Wednesday, April 2, 2014

Query plan risk estimation -- 'Query Fudge Factor'

Hi all,

Recent discussion on PG-Hackers has led me to this blog post. The concept of query risk estimation is a concept which shall again trod down the same path i.e. the path of improving the estimation done by the query planner.

The idea started with a discussion on planner hints and why PostgreSQL doesn't have them or shouldn't have them. The main part is that the user cant be allowed to give a plan to the query planner and force its execution, but the user knows more about the data than we do, hence there may be patterns in the data that can lead to good/bad plans and that we aren't aware of.

Lets take an example. One of the most common examples we see is the lack of correlation between multiple attributes in a table. The data for many use cases is some real world data (insurance data for e.g.). Now, PostgreSQL query planner does not take cross column statistics into consideration and hence there may be patterns that we are missing.

Is allowing the user to tell a plan or even a part of plan and the planner following only that plan really a good idea? Maybe not, but we could go and actually get some hinting from the user in place for the selectivity it expects for joining attributes. We shall not have the hints that Oracle has. We can have something which is much cleaner and easier to use,though. That will need more thinking and planning than what we currently know.

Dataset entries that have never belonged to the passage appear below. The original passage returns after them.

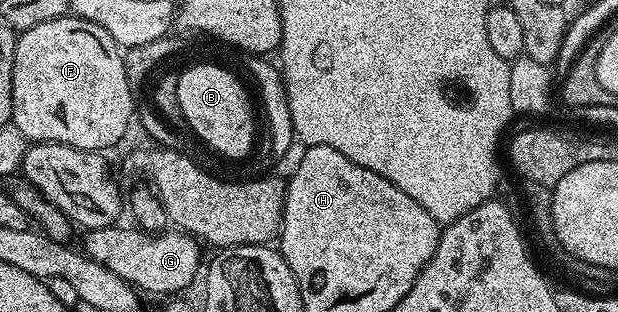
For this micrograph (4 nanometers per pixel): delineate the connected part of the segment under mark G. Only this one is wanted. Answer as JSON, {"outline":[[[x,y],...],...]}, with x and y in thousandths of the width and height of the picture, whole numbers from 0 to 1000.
{"outline":[[[188,718],[139,740],[133,753],[136,760],[134,779],[131,779],[134,811],[144,817],[150,833],[157,833],[157,846],[176,859],[176,872],[196,885],[196,897],[202,897],[210,917],[218,920],[220,933],[230,936],[233,946],[238,939],[283,949],[288,946],[283,942],[288,929],[299,926],[314,897],[316,875],[322,865],[322,798],[325,798],[325,788],[307,750],[299,750],[288,731],[272,731],[249,753],[223,731],[197,737],[196,728],[197,721]]]}

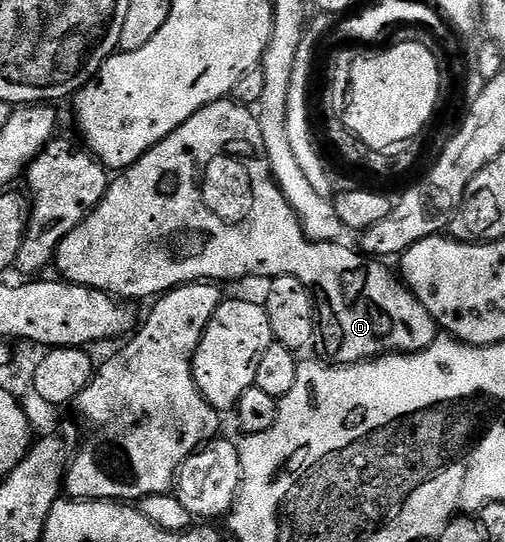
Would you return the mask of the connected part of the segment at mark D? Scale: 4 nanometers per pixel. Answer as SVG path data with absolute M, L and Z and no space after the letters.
M230 98L217 100L204 106L196 114L192 114L192 118L188 118L188 122L184 122L176 130L172 130L172 134L168 134L168 138L164 138L159 144L148 149L131 168L121 169L111 179L104 198L94 207L93 212L86 217L84 222L80 222L80 226L76 226L62 239L56 257L56 268L63 272L61 275L69 283L108 292L111 296L121 298L126 302L146 299L149 301L151 298L161 296L163 292L171 292L173 288L179 288L181 284L242 280L245 276L300 278L300 282L304 282L304 286L308 286L314 294L318 319L316 336L320 344L322 340L322 348L326 351L327 356L325 359L335 365L358 364L362 360L373 360L387 354L423 352L425 348L432 346L434 340L439 339L440 329L432 318L432 314L428 314L428 310L424 310L424 306L410 293L405 283L395 273L394 277L382 264L385 263L381 259L367 258L358 250L353 252L346 242L320 242L306 237L306 232L302 229L298 216L284 198L284 194L278 189L274 177L270 175L270 163L264 150L264 138L260 135L260 122L257 115L247 105L239 104Z

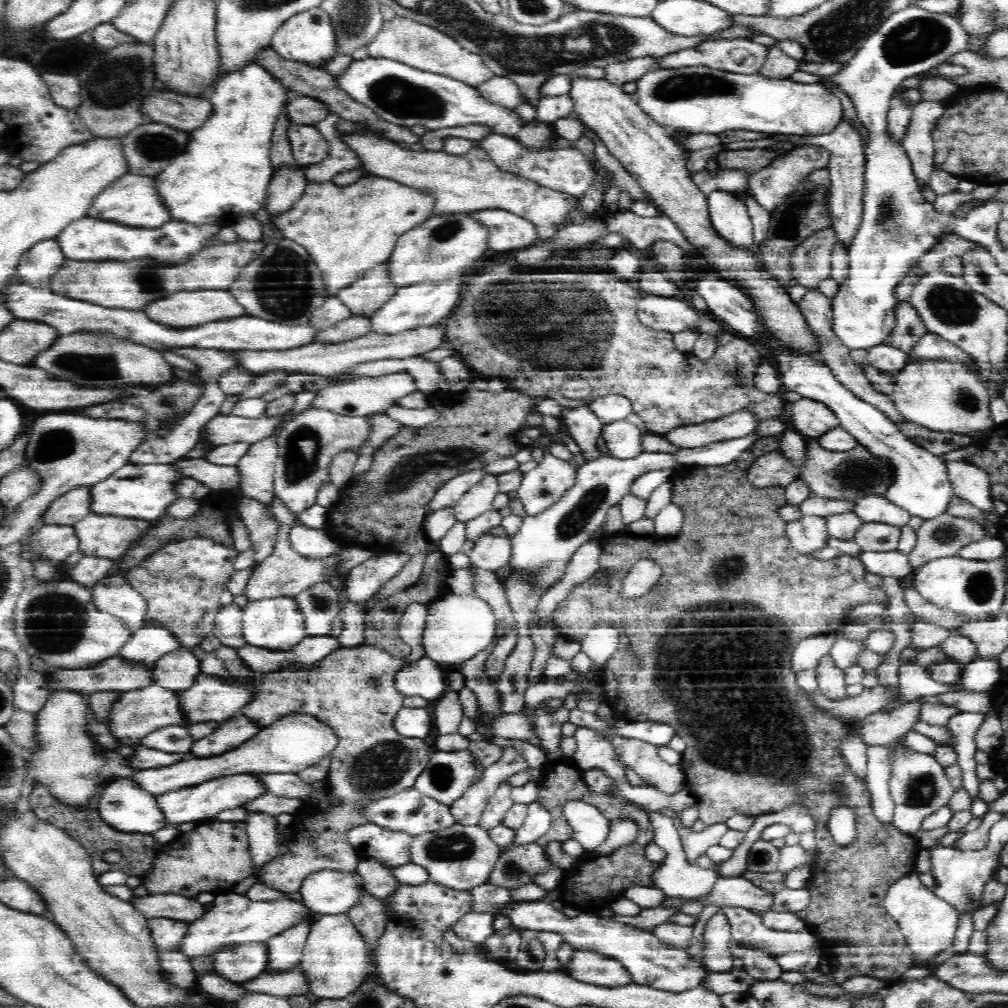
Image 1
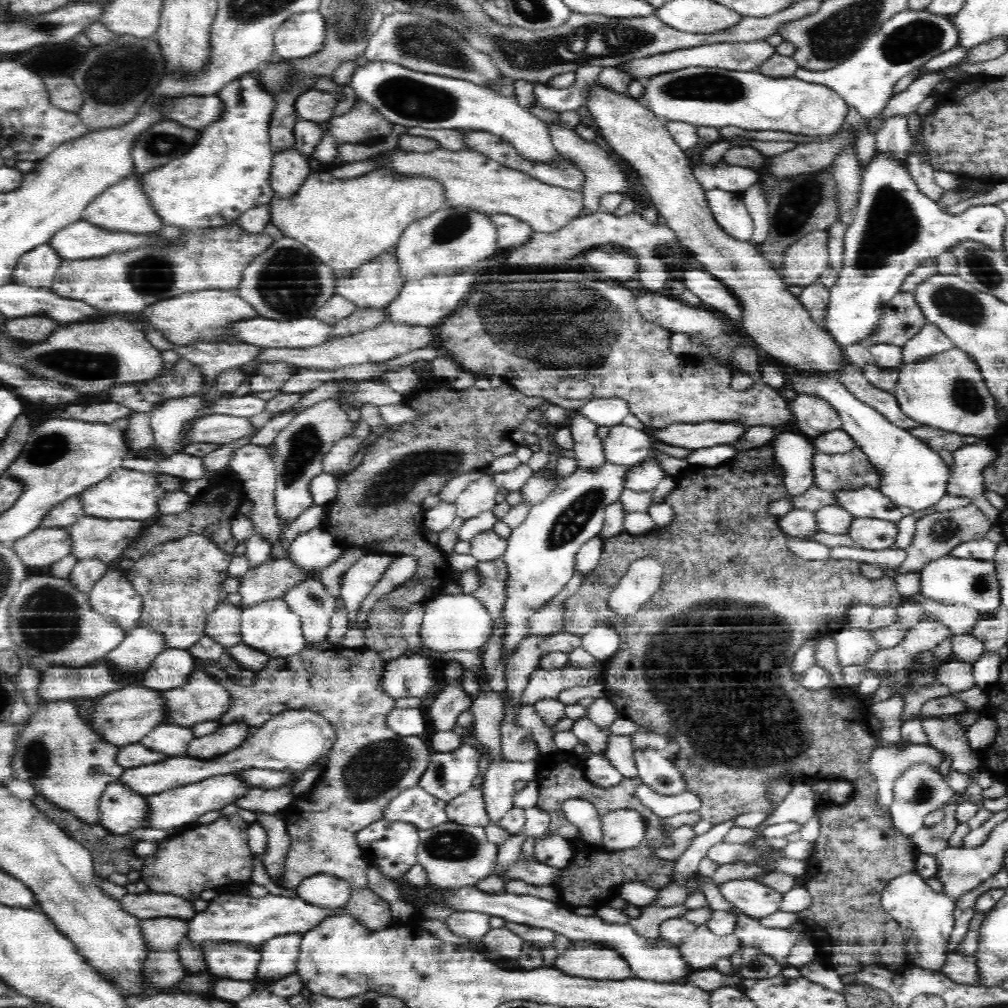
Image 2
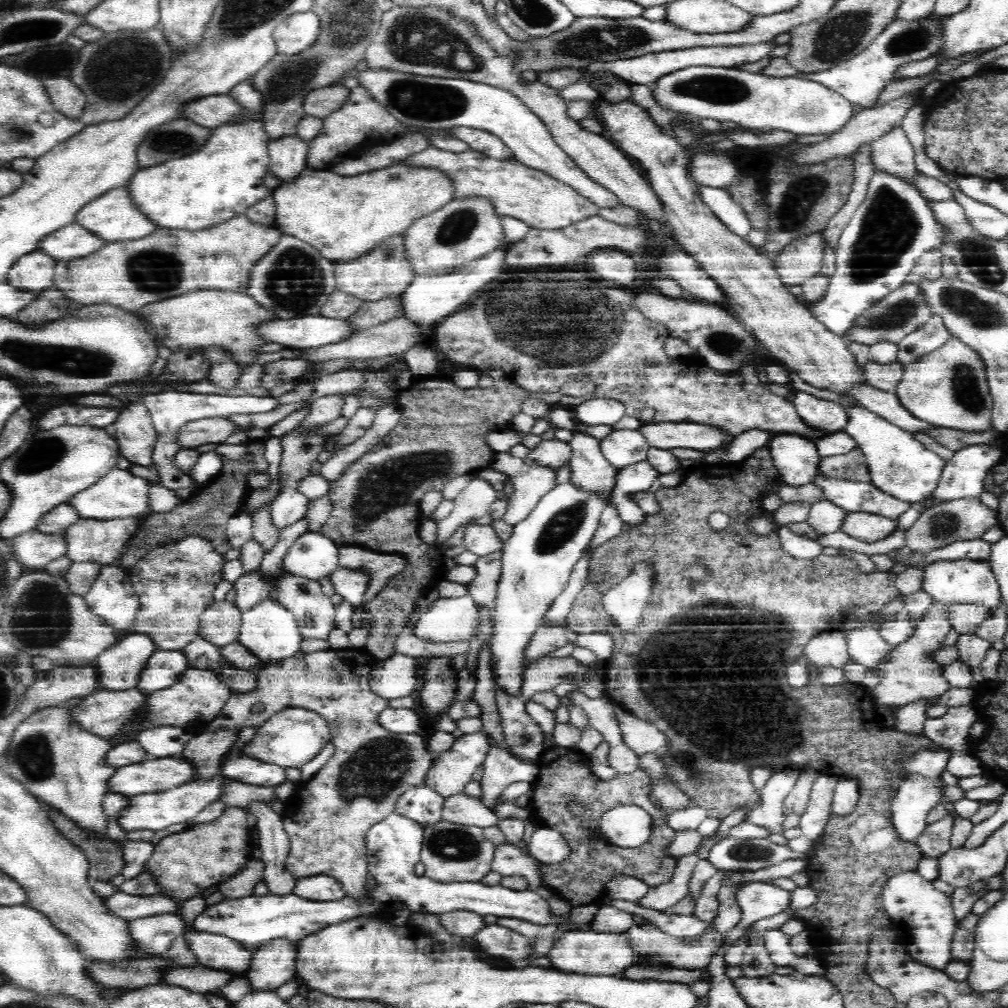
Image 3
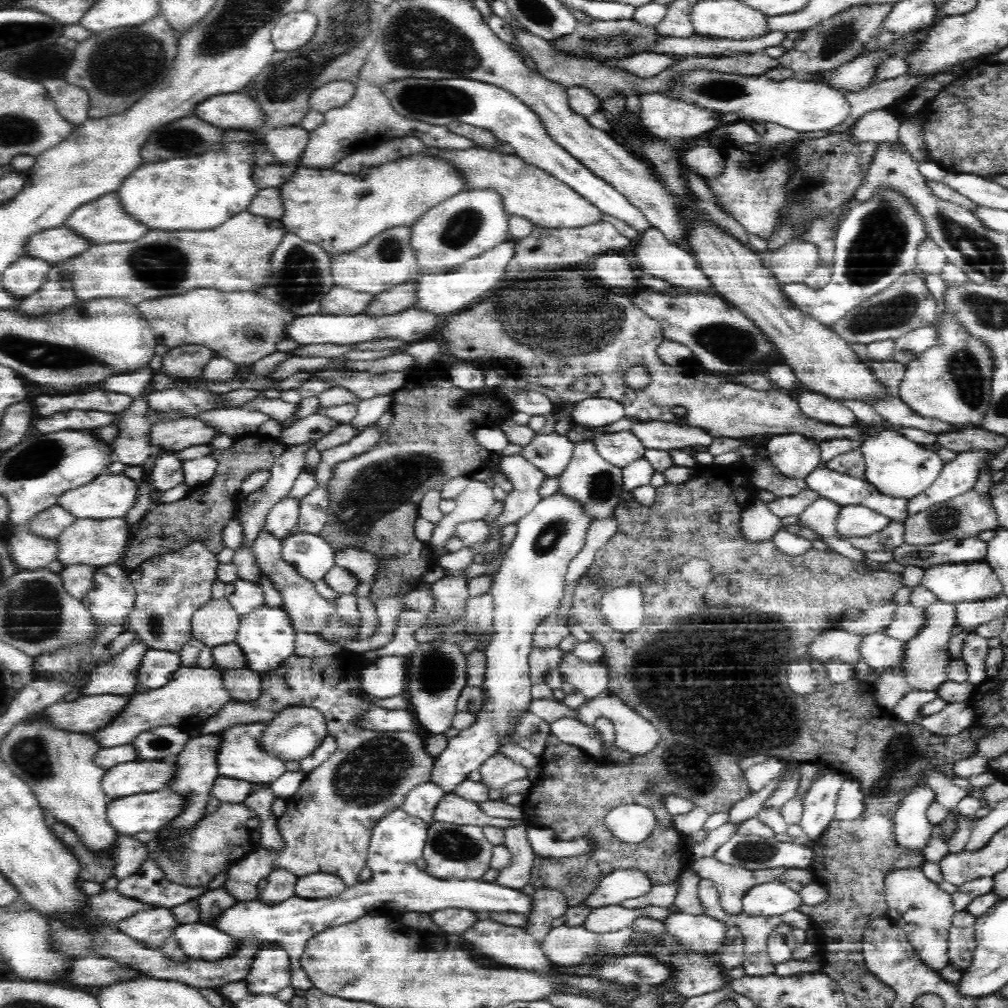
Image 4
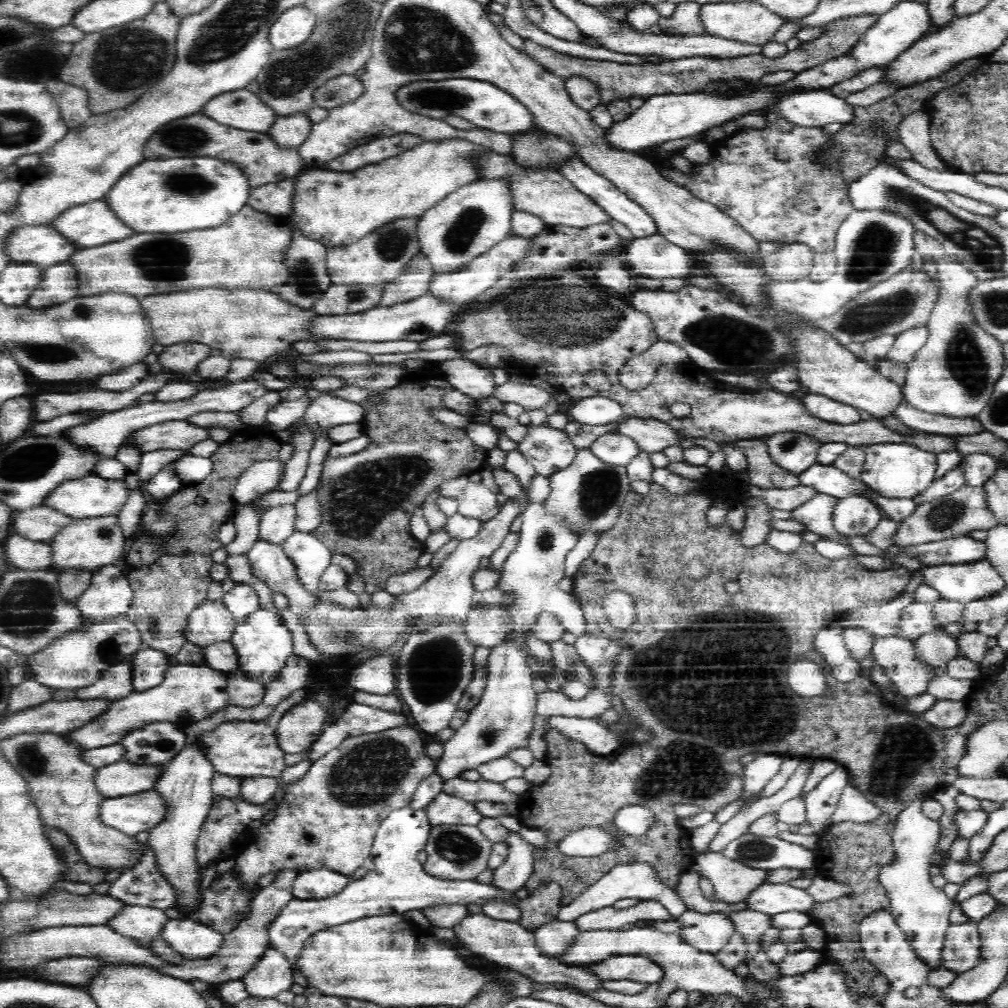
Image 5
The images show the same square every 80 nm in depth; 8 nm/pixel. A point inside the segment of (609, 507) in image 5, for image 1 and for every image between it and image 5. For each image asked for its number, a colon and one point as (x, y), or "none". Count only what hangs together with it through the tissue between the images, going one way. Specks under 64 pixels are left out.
1: (581, 425)
2: (588, 449)
3: (590, 471)
4: (596, 485)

There is one thing that can be done which can prove helpful though. There is a source of problems that arise in the query planner due to a reason I shall explain below:

Suppose a table is made with insertion of some data. The query planner maintains data about the distribution of values in the attributes in the table. The data is maintained in two forms MCVs and histogram of the remaining values. MCVs are Most Common Values are values which are most frequent values in the attribute and the exact frequency of MCVs are maintained.

The statistical details maintained in query planner are updated by executing ANALYZE command or are updated by VACUUM.

Suppose the table is inserted with a lot of data/ deletion of a lot data that happens suddenly. The autovaccum run is still pending and hence the distribution in the actual data has changed a lot.n The known stats in the query planner are outdated now and selectivity estimates on those query planner stats will be wrong. Very wrong.

This is not the only case. For e.g., as mentioned by Tom lane, LIMIT assumes a normal distribution of the data and then plans, which can be quite incorrect.

A recent discussion about that was introduction of a query plan risk estimation. The point is to add a new factor in query planning which is the amount of confidence we have in the query plan or selectivity estimate the query planner has just given.

One way is to use a statistical method to predict the amount of deviation of the current actual histogram of an attribute of a table from the known stats in the query planner. The farther the distance, the lesser the confidence in the plan. The same can be achieved using Central Limit Theorem.

A method I proposed is:

http://www.postgresql.org/message-id/CAOeZVieVa+V-6NYzLLofG6uXfs9Y7N4cUzeoYrYKaQg23nohuw@mail.gmail.com

 I havent researched it into deep yet but plan to soon enough. I would love to get some feedback on this though.

I hope that we have something on the lines of query risk factor in soon so that our query plans are better performing.

Peace,

Atri